Work to do -
1 - For each statement below, say yes or no depending on whether it agrees with the Libra article, and quote the deciding words of the article. (a) Antonopoulos called Libra a threat to Bitcoin. (b) The BIS released its report on June 23rd. (c) The BIS is a conglomerate of roughly 60 central banks.
2 - Please reproduce the part of the Libra article starting with "Last week, prior" and going on through "broader banking industry.".

Source excerpt -

━━━

Last week, prior to the release of Facebook’s Libra, prominent Bitcoin evangelist and educator Andreas Antonopoulos made a surprising comment. In a Q&A Youtube video, he quipped that the corporate cryptocurrency isn’t a threat to Bitcoin, but is instead a threat to Wall Street and traditional finance.
The educator attributed his comment to the fact that Libra will presumably cut fees to a minimum, dramatically reduce transaction times, and reach farther than banks can go.
On June 23rd, the Bank of International Settlements (BIS) gave a nod to Libra via an extensive report. And just as Antonopoulos predicted, the so-called “Bank For Banks” warned that Silicon Valley in finance could threaten the broader banking industry.
BIS Wary of “Big Tech in Finance”
For most of their lives, technology companies have stayed away from foraying into financial services. But, as Silicon Valley has looked to bolster its bottom line, firms have begun to take technology and combine it with finance.
Google has launched Google Pay; Apple has the Apple Card. And, as you are likely aware of, Facebook and its countless corporate partners (Uber, Spotify, PayPal, Visa, Booking Holdings, etc.) are preparing to launch a cryptocurrency based on a basket of assets deemed “stable”.
For the most part, these ventures are innocuous. They are ways to make business more efficient through reducing friction between a consumer and the end merchant. The BIS writes:
“Big techs’ low-cost structure business can easily be scaled up to provide basic financial services, especially in places where a large part of the population remains unbanked. Using big data and analysis of the network structure in their established platforms, big techs can assess the riskiness of borrowers, reducing the need for collateral to assure repayment.”
But, as the entity, a conglomerate of 60-odd central banks, points out, technology companies dipping their toes on finance may also pose a direct threat to “financial stability” and “data protection”.
The BIS explains that once Big Tech’s enticing financial services trap consumers, entry barriers can be raised and competition can be stamped out, creating a monopolistic system that may actually hurt mom & pop investors at the end of the day. This act would harm Wall Street institutions, potentially making such banks and funds useless in a world where technology executives have the keys to the financial system.

━━━

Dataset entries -
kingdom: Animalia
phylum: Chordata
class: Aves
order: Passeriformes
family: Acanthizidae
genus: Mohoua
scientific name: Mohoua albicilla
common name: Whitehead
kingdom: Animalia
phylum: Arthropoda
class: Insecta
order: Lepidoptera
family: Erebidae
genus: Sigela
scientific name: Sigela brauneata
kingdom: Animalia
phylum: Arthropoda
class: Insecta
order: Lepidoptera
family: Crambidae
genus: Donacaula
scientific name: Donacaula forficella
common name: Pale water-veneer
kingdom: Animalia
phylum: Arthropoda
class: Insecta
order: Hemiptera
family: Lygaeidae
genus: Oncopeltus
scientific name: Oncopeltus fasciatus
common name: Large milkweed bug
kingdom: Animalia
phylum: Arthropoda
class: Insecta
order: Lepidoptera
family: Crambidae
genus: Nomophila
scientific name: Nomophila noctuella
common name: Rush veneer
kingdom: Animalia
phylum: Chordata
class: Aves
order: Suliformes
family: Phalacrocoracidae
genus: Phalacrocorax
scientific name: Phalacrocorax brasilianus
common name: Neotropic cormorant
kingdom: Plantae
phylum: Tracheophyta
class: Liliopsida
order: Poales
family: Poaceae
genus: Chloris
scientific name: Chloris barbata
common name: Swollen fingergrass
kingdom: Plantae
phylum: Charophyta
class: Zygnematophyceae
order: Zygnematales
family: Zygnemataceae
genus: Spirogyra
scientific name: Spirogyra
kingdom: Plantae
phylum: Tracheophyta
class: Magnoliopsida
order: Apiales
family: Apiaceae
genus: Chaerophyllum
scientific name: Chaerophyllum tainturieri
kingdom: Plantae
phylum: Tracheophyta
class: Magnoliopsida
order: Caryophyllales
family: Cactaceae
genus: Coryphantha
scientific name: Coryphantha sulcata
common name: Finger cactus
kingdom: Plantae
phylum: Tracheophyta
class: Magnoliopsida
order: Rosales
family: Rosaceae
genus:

━━━

Results of the tasks -
1 -
(a) No: "the corporate cryptocurrency isn’t a threat to Bitcoin"
(b) Yes: "On June 23rd, the Bank of International Settlements (BIS) gave a nod to Libra via an extensive report."
(c) Yes: "a conglomerate of 60-odd central banks"

2 -
Last week, prior to the release of Facebook’s Libra, prominent Bitcoin evangelist and educator Andreas Antonopoulos made a surprising comment. In a Q&A Youtube video, he quipped that the corporate cryptocurrency isn’t a threat to Bitcoin, but is instead a threat to Wall Street and traditional finance.
The educator attributed his comment to the fact that Libra will presumably cut fees to a minimum, dramatically reduce transaction times, and reach farther than banks can go.
On June 23rd, the Bank of International Settlements (BIS) gave a nod to Libra via an extensive report. And just as Antonopoulos predicted, the so-called “Bank For Banks” warned that Silicon Valley in finance could threaten the broader banking industry.